→ Exercise directions
Take the entries below and print all of them exactly, please.

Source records
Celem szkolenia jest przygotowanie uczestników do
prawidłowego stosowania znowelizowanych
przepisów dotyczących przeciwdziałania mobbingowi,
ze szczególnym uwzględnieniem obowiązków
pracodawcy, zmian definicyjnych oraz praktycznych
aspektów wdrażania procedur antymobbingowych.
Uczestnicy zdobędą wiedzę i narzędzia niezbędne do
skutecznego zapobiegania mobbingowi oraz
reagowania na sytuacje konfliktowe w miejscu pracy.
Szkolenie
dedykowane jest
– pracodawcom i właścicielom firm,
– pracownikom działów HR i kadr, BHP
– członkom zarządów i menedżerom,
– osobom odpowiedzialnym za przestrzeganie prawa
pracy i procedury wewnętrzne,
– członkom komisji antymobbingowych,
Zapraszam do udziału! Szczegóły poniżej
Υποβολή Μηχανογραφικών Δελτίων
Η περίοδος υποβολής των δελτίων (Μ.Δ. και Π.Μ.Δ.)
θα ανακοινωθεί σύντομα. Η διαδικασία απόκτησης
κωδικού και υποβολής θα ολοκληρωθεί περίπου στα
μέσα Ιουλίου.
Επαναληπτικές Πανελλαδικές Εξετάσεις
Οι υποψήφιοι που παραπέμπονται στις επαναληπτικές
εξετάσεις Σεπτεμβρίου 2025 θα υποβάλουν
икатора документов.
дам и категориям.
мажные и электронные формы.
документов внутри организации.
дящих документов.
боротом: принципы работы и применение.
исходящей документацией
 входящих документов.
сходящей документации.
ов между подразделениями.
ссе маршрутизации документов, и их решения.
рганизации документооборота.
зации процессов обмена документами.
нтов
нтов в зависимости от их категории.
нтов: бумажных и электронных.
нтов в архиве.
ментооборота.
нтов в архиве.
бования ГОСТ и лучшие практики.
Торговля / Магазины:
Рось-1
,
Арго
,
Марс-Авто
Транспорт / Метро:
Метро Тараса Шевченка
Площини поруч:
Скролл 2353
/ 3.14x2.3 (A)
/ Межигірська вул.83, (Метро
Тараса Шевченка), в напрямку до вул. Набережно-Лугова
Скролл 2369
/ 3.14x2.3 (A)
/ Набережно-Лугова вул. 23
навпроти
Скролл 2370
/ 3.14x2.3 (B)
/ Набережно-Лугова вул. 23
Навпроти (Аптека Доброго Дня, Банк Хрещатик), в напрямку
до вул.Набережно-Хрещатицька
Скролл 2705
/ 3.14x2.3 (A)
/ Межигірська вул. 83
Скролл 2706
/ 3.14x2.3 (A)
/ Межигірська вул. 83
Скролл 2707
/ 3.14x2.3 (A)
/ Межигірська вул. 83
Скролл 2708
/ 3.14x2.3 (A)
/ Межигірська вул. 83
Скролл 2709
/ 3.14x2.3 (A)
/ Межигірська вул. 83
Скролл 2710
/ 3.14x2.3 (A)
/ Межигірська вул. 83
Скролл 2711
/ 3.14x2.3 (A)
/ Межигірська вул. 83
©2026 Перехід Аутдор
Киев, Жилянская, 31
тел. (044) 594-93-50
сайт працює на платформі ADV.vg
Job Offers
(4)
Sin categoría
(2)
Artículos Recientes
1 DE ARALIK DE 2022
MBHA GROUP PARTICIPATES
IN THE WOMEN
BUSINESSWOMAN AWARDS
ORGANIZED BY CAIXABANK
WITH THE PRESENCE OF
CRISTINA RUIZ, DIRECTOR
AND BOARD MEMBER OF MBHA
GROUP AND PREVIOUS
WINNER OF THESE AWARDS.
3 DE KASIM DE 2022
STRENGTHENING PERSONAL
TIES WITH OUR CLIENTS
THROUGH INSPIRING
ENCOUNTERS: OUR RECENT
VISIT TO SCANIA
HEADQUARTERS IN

→ Reply to the task
Celem szkolenia jest przygotowanie uczestników do
prawidłowego stosowania znowelizowanych
przepisów dotyczących przeciwdziałania mobbingowi,
ze szczególnym uwzględnieniem obowiązków
pracodawcy, zmian definicyjnych oraz praktycznych
aspektów wdrażania procedur antymobbingowych.
Uczestnicy zdobędą wiedzę i narzędzia niezbędne do
skutecznego zapobiegania mobbingowi oraz
reagowania na sytuacje konfliktowe w miejscu pracy.
Szkolenie
dedykowane jest
– pracodawcom i właścicielom firm,
– pracownikom działów HR i kadr, BHP
– członkom zarządów i menedżerom,
– osobom odpowiedzialnym za przestrzeganie prawa
pracy i procedury wewnętrzne,
– członkom komisji antymobbingowych,
Zapraszam do udziału! Szczegóły poniżej
Υποβολή Μηχανογραφικών Δελτίων
Η περίοδος υποβολής των δελτίων (Μ.Δ. και Π.Μ.Δ.)
θα ανακοινωθεί σύντομα. Η διαδικασία απόκτησης
κωδικού και υποβολής θα ολοκληρωθεί περίπου στα
μέσα Ιουλίου.
Επαναληπτικές Πανελλαδικές Εξετάσεις
Οι υποψήφιοι που παραπέμπονται στις επαναληπτικές
εξετάσεις Σεπτεμβρίου 2025 θα υποβάλουν
икатора документов.
дам и категориям.
мажные и электронные формы.
документов внутри организации.
дящих документов.
боротом: принципы работы и применение.
исходящей документацией
 входящих документов.
сходящей документации.
ов между подразделениями.
ссе маршрутизации документов, и их решения.
рганизации документооборота.
зации процессов обмена документами.
нтов
нтов в зависимости от их категории.
нтов: бумажных и электронных.
нтов в архиве.
ментооборота.
нтов в архиве.
бования ГОСТ и лучшие практики.
Торговля / Магазины:
Рось-1
,
Арго
,
Марс-Авто
Транспорт / Метро:
Метро Тараса Шевченка
Площини поруч:
Скролл 2353
/ 3.14x2.3 (A)
/ Межигірська вул.83, (Метро
Тараса Шевченка), в напрямку до вул. Набережно-Лугова
Скролл 2369
/ 3.14x2.3 (A)
/ Набережно-Лугова вул. 23
навпроти
Скролл 2370
/ 3.14x2.3 (B)
/ Набережно-Лугова вул. 23
Навпроти (Аптека Доброго Дня, Банк Хрещатик), в напрямку
до вул.Набережно-Хрещатицька
Скролл 2705
/ 3.14x2.3 (A)
/ Межигірська вул. 83
Скролл 2706
/ 3.14x2.3 (A)
/ Межигірська вул. 83
Скролл 2707
/ 3.14x2.3 (A)
/ Межигірська вул. 83
Скролл 2708
/ 3.14x2.3 (A)
/ Межигірська вул. 83
Скролл 2709
/ 3.14x2.3 (A)
/ Межигірська вул. 83
Скролл 2710
/ 3.14x2.3 (A)
/ Межигірська вул. 83
Скролл 2711
/ 3.14x2.3 (A)
/ Межигірська вул. 83
©2026 Перехід Аутдор
Киев, Жилянская, 31
тел. (044) 594-93-50
сайт працює на платформі ADV.vg
Job Offers
(4)
Sin categoría
(2)
Artículos Recientes
1 DE ARALIK DE 2022
MBHA GROUP PARTICIPATES
IN THE WOMEN
BUSINESSWOMAN AWARDS
ORGANIZED BY CAIXABANK
WITH THE PRESENCE OF
CRISTINA RUIZ, DIRECTOR
AND BOARD MEMBER OF MBHA
GROUP AND PREVIOUS
WINNER OF THESE AWARDS.
3 DE KASIM DE 2022
STRENGTHENING PERSONAL
TIES WITH OUR CLIENTS
THROUGH INSPIRING
ENCOUNTERS: OUR RECENT
VISIT TO SCANIA
HEADQUARTERS IN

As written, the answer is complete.